----- Passage shown
Reputation: 1267
I have a MongoDB Analytics-style collection. It contains documents with a timestamp
field and various data. Now I want to get a time series with the number of documents for a time period with a granularity parameter.
I'm currently using the aggregation framework like this (assuming that the granularity is DAY
) :
db.collection.aggregate([{
$match: {
timestamp: {
$gte: start_time,
$lt: end_time
}
}
}, {
$group: {
_id: {
year: { $year: '$timestamp' },
month: { $month: '$timestamp' },
day: { $dayOfMonth: '$timestamp' }
},
count: { $sum: 1 }
}
}, {
$sort: {
_id: 1
}
}])
This way I have a count
value for every day.
The problem is that the count
s will depend on the timezone used when computing the $dayOfMonth
part (each count
is from 00:00:000 UTC to 23:59:999 UTC).
I would like to be able to achieve this without being dependant on the timezone, but relying on the start_time
.
For example, if I use a start_time
at 07:00 UTC, I will get count
s for every day at 07:00 UTC to the next day at 07:00 UTC.
TL;DR : I want something like this : https://dev.twitter.com/ads/reference/get/stats/accounts/%3Aaccount_id/campaigns
Any idea on how to perform this ?
Upvotes: 0
Views: 1580
Reputation: 1267
I found a solution that works pretty good. It's not very natural but anyway.
----------
* [Questions on the material]
1: Answer these questions about the MongoDB thread:
(a) Which granularity does the poster assume for the aggregation they are currently using?
(b) In the example, at what time UTC is the start_time set?
(c) How many views does the thread show?
2: Extract the part of the MongoDB thread from "TL;DR : I want" up to and including "natural but anyway.".
The lines further down have no connection to the MongoDB thread.
----- Data below
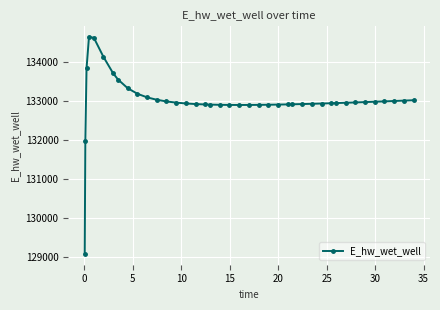

What is the value of the 30th point from the left?

132925.5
----------
* [Per-task outputs]
1:
(a) DAY
(b) 07:00 UTC
(c) 1580

2:
TL;DR : I want something like this : https://dev.twitter.com/ads/reference/get/stats/accounts/%3Aaccount_id/campaigns
Any idea on how to perform this ?
Upvotes: 0
Views: 1580
Reputation: 1267
I found a solution that works pretty good. It's not very natural but anyway.